Biodiversity / Food / Water

July 13, 2011


5th MIDORI Academic Prize Awarded for Quantitative Verification of Polyphenic Functions of Greenery, Etc.

Keywords: Ecosystems / Biodiversity Government University / Research institute 

The Cabinet Office of Japan announced on March 7, 2011, that the 5th MIDORI Academic Prize was awarded to Sadatoshi Tabata, an honorary professor at Chiba University, and Kimiyuki Sato, an honorary professor at Okayama University.

The MIDORI Academic Prize is designed to be given to Japanese people with detailed knowledge about MIDORI or greenery; the prize is given by the Prime Minister to individuals who have made remarkable achievements in research, technology development and academic pursuits in fields related to plants, greenery and nature conservation in Japan.

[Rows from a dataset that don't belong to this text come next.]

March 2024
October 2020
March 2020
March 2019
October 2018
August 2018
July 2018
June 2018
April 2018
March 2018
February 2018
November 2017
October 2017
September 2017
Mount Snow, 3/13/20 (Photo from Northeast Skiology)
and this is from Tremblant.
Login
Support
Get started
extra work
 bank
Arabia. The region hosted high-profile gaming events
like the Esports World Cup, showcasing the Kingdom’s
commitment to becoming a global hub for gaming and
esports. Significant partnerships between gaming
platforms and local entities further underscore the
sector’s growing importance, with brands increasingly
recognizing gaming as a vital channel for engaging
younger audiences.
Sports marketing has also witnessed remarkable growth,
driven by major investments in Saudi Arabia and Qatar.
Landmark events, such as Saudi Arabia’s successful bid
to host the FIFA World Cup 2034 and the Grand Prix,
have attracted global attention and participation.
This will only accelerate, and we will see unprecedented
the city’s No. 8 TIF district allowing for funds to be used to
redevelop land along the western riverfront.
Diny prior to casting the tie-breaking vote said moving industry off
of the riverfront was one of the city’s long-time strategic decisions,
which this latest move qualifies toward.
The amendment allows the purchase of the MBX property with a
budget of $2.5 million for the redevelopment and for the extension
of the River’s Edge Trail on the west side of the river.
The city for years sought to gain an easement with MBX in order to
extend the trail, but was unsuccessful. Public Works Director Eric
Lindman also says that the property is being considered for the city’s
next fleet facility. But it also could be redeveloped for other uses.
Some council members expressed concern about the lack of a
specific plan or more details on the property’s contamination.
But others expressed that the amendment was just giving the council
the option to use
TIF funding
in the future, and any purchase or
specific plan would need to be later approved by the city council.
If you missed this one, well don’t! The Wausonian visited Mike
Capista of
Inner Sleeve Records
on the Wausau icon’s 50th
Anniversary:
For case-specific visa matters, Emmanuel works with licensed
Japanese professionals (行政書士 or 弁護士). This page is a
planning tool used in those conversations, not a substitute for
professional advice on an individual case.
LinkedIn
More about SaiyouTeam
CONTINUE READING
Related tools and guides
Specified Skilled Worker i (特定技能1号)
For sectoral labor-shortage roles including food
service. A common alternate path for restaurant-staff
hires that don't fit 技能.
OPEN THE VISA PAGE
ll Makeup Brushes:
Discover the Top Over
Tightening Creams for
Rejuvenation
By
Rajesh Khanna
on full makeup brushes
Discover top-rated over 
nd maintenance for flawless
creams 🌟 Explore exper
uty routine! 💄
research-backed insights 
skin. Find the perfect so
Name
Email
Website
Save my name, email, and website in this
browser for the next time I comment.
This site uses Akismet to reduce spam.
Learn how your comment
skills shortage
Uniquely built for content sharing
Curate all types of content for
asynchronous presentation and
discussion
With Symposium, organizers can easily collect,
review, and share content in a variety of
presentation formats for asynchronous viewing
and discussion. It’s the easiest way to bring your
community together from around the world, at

Dr. Tabata introduced the concept of Open Green Space into landscape architecture and environmental planning; the concept refers to land covered with greenery, including forests, waterfront and farm land in a given area. He also introduced the index of Open Green Space Coverage Rate, which shows the greenery ratio in an area. Using this concept and index, he performed quantitative verification of polyphenic functions for greenery in the regional environment and an analysis of Open Green Space structures in the area. As a result of his study, he devised a unique planning method based on green spaces and the environment called the Green Matrix System, which effectively harnesses existing green spaces. This has contributed to the promotion of green city planning and nature conservation movements.

In plant physiology, for the first time, Dr. Sato successfully refined highly pure photosystem II complex, while retaining its activity. By fully elucidating the complex, in which water is split into oxygen and protons in the early stages of photosynthesis, Sato has contributed greatly to the progress of photosynthesis research.